Politicians should lose privacy immunity

By 03 May 2019No Comments

Anthony Pesec has called for the Privacy Act to be applied to politicians and political parties.

“It is indefensible that the Privacy Act does not apply to information about Australian citizens collected by politicians and political parties”, Mr Pesec said.

“Many parties are utilising sophisticated databases and voter-targeting systems that store a great deal of highly-sensitive information about individuals.

“It’s not a matter of if, but when, one of these systems will be breached.”

Removing the Privacy Act exemption will require politicians and parties to notify both the Privacy Commissioner and affected individuals if their systems are breached and will also require them to develop proper information security and privacy procedures.

“We’re seeing both state and non-state actors actively attempting to influence elections worldwide through digital channels. Any breach of a party’s systems will therefore potentially undermine our democratic process.

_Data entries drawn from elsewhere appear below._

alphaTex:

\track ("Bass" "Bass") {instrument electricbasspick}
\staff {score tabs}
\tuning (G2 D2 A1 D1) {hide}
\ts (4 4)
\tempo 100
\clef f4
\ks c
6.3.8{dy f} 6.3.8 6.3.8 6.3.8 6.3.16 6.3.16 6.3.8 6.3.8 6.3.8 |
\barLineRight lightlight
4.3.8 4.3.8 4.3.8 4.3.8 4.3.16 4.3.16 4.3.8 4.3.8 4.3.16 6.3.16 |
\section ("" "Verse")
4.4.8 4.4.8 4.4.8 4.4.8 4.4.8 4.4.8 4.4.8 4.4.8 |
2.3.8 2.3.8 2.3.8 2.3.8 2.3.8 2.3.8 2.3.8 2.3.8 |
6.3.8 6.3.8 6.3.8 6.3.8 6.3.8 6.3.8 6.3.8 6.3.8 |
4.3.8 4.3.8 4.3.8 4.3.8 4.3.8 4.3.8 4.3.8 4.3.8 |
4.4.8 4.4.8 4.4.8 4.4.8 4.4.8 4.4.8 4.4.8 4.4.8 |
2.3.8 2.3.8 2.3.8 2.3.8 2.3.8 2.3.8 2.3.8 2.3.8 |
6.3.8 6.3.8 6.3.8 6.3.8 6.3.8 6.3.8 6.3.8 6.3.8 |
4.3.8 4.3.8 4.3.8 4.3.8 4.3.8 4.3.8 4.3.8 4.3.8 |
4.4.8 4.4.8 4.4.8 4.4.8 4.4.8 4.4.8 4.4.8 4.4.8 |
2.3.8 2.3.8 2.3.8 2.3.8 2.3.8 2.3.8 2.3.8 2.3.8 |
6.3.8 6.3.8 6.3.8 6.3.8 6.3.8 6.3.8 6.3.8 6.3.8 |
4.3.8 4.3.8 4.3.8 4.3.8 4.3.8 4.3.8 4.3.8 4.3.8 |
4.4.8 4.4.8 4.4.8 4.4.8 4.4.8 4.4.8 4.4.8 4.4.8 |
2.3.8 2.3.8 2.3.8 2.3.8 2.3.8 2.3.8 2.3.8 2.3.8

“I expect the major parties to resist this change, which is why voting Independent at this election is crucial to restoring faith in our democracy.”

Mr Pesec also called for proper resourcing of the Office of the Australian Information Commissioner (OAIC).

“Under the current government, the OAIC has been starved of funding, greatly reducing its ability to investigate privacy breaches and to oversee Freedom of Information issues.

“For the last four years, the three Commissioner posts within the OAIC – Information, Privacy and Freedom of Information – have been assigned to a single individual.

“If elected, I will work to ensure that the OAIC is properly-funded and that all three Commissioner posts are filled by separate, full-time Commissioners.

“I will also push for a comprehensive review of the Privacy Act, with the goal of achieving a ruling of adequacy from the European Commission.

“The European Commission currently considers Australia’s Privacy Act to provide inadequate protection to allow the free flow of data between Australia and the European Union.  The privacy laws of New Zealand, South Korea and Japan are all considered adequate by the European Commission. This is a massive competitive disadvantage for Australian digitally-focused businesses.”